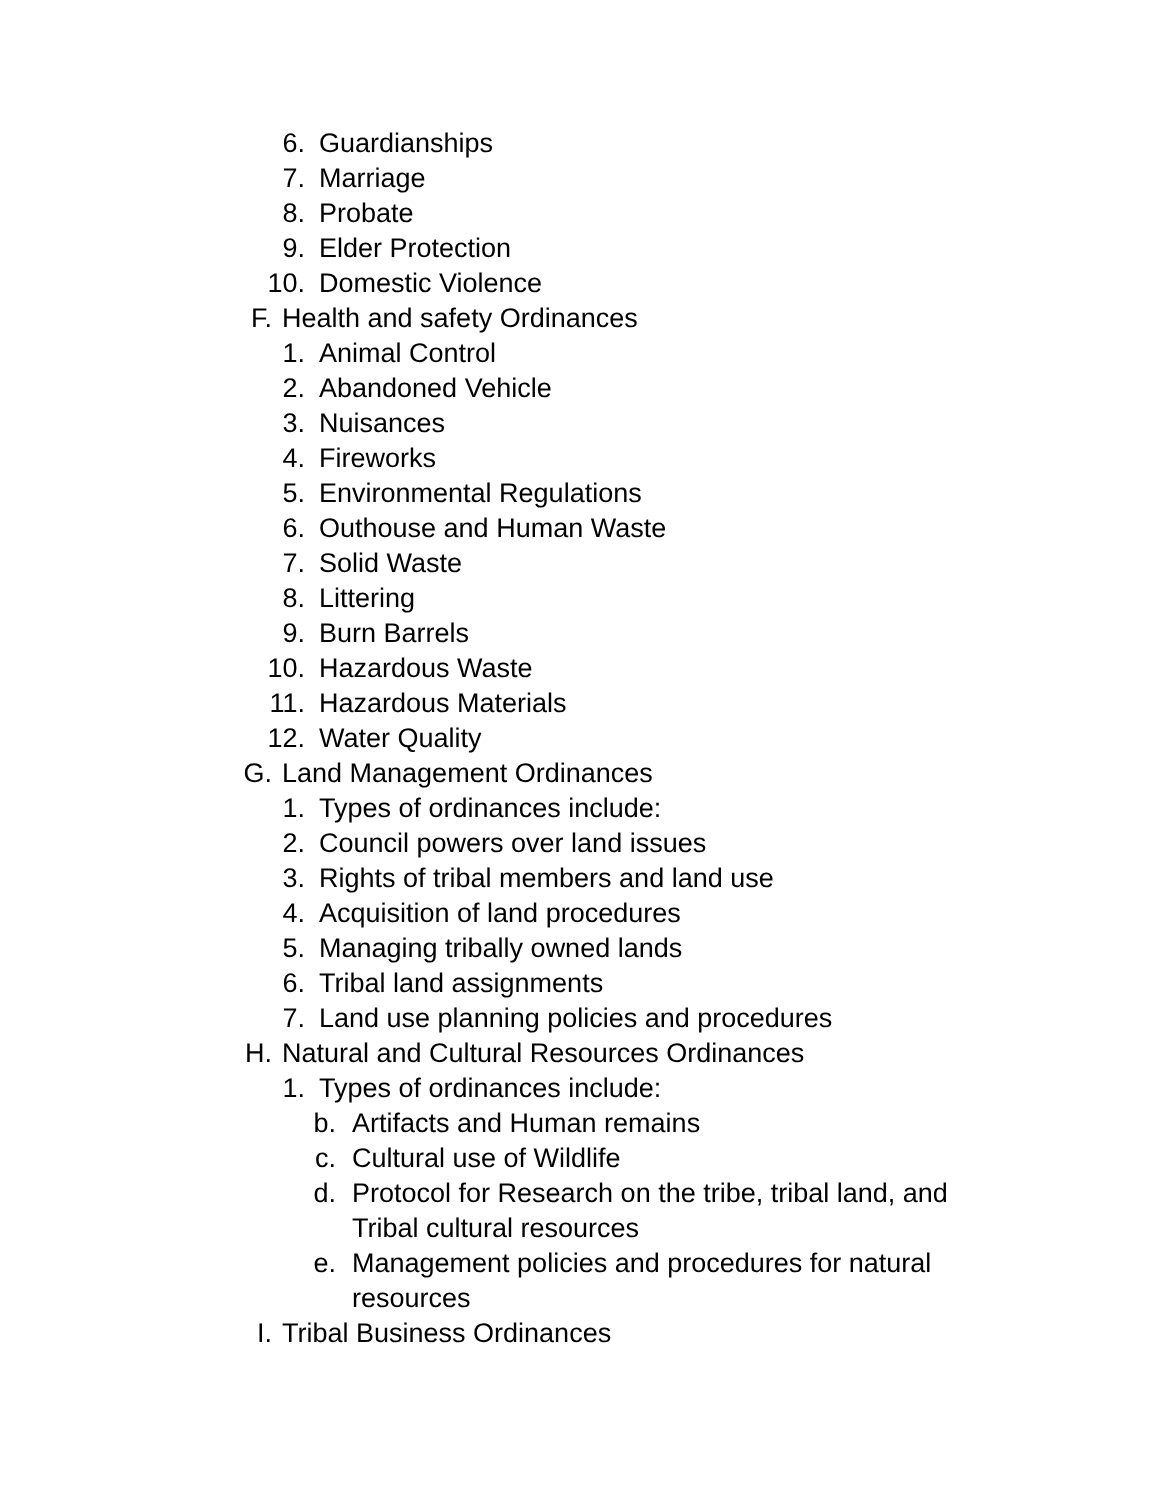6. Guardianships
7. Marriage
8. Probate
9. Elder Protection
10. Domestic Violence
F. Health and safety Ordinances
1. Animal Control
2. Abandoned Vehicle
3. Nuisances
4. Fireworks
5. Environmental Regulations
6. Outhouse and Human Waste
7. Solid Waste
8. Littering
9. Burn Barrels
10. Hazardous Waste
11. Hazardous Materials
12. Water Quality
G. Land Management Ordinances
1. Types of ordinances include:
2. Council powers over land issues
3. Rights of tribal members and land use
4. Acquisition of land procedures
5. Managing tribally owned lands
6. Tribal land assignments
7. Land use planning policies and procedures
H. Natural and Cultural Resources Ordinances
1. Types of ordinances include:
b. Artifacts and Human remains
c. Cultural use of Wildlife
d. Protocol for Research on the tribe, tribal land, and Tribal cultural resources
e. Management policies and procedures for natural resources
I. Tribal Business Ordinances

____

What you hand back should match the entries above exactly, except that no picture appears.

#### [Result]
6. Guardianships
7. Marriage
8. Probate
9. Elder Protection
10. Domestic Violence
F. Health and safety Ordinances
1. Animal Control
2. Abandoned Vehicle
3. Nuisances
4. Fireworks
5. Environmental Regulations
6. Outhouse and Human Waste
7. Solid Waste
8. Littering
9. Burn Barrels
10. Hazardous Waste
11. Hazardous Materials
12. Water Quality
G. Land Management Ordinances
1. Types of ordinances include:
2. Council powers over land issues
3. Rights of tribal members and land use
4. Acquisition of land procedures
5. Managing tribally owned lands
6. Tribal land assignments
7. Land use planning policies and procedures
H. Natural and Cultural Resources Ordinances
1. Types of ordinances include:
b. Artifacts and Human remains
c. Cultural use of Wildlife
d. Protocol for Research on the tribe, tribal land, and Tribal cultural resources
e. Management policies and procedures for natural resources
I. Tribal Business Ordinances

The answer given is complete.